How to complete this task: Repeat precisely the span of lines below that opens with the line containing "[156,114,529,128] this file" and closes with the line containing "[179,261,200,271] Yes -> [325,399,351,412] No", both included.

Dataset content:
══════════════════════════════

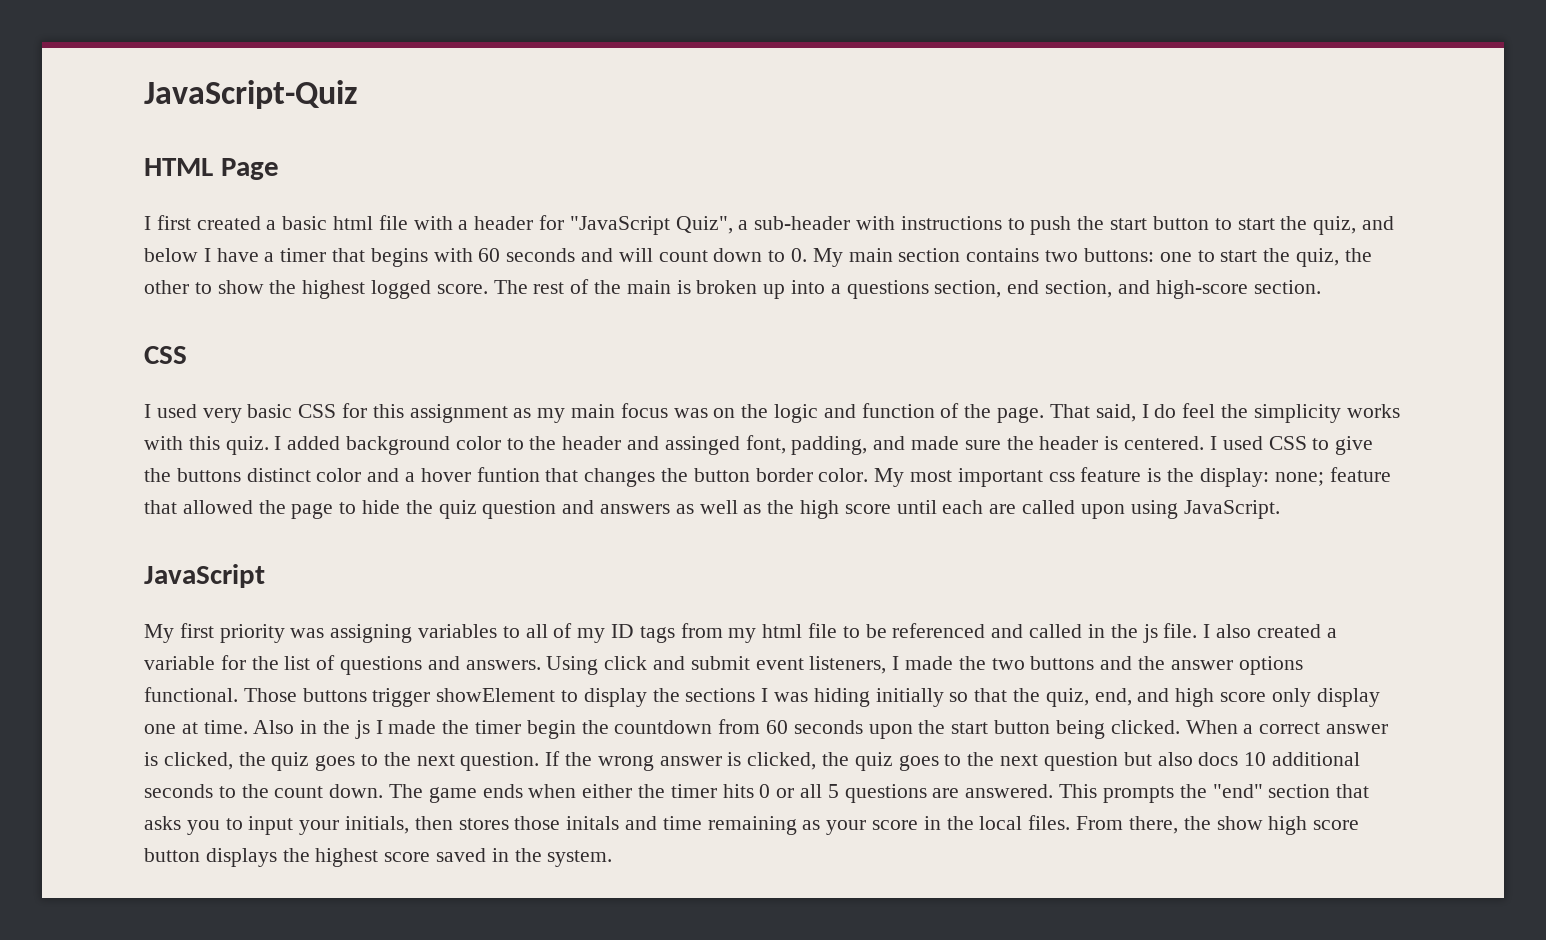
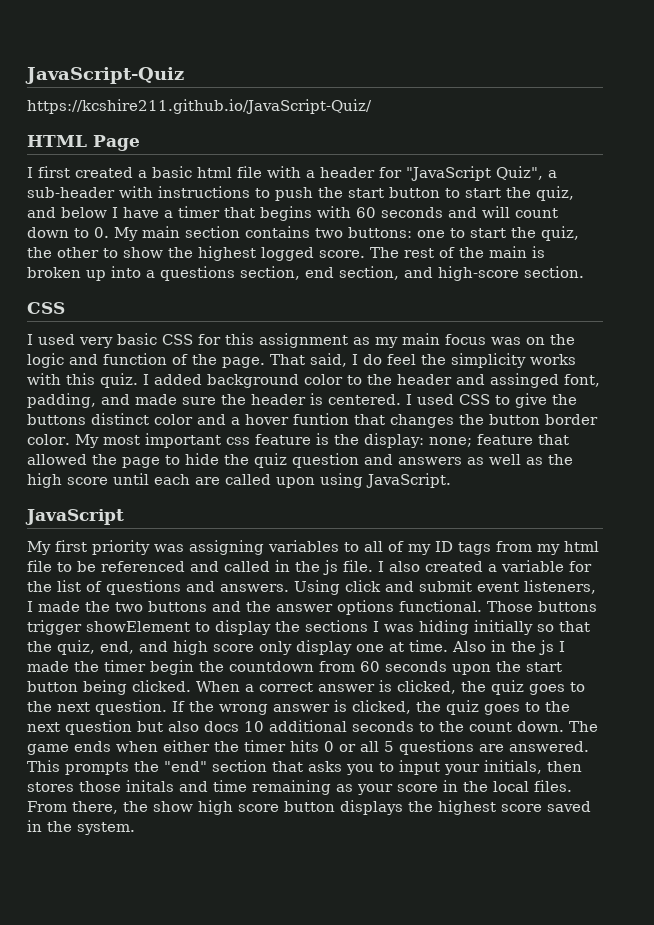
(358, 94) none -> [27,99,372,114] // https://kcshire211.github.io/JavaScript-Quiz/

══════════════════════════════

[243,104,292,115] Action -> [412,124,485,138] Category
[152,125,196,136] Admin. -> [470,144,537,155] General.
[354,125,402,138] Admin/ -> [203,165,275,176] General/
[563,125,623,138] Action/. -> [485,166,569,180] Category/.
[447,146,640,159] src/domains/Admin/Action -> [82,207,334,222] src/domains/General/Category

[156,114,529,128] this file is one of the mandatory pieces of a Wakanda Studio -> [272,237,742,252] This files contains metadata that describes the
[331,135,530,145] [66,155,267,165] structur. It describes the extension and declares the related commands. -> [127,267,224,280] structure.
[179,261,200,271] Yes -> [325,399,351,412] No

══════════════════════════════

Answer to this task:
[156,114,529,128] this file is one of the mandatory pieces of a Wakanda Studio -> [272,237,742,252] This files contains metadata that describes the
[331,135,530,145] [66,155,267,165] structur. It describes the extension and declares the related commands. -> [127,267,224,280] structure.
[179,261,200,271] Yes -> [325,399,351,412] No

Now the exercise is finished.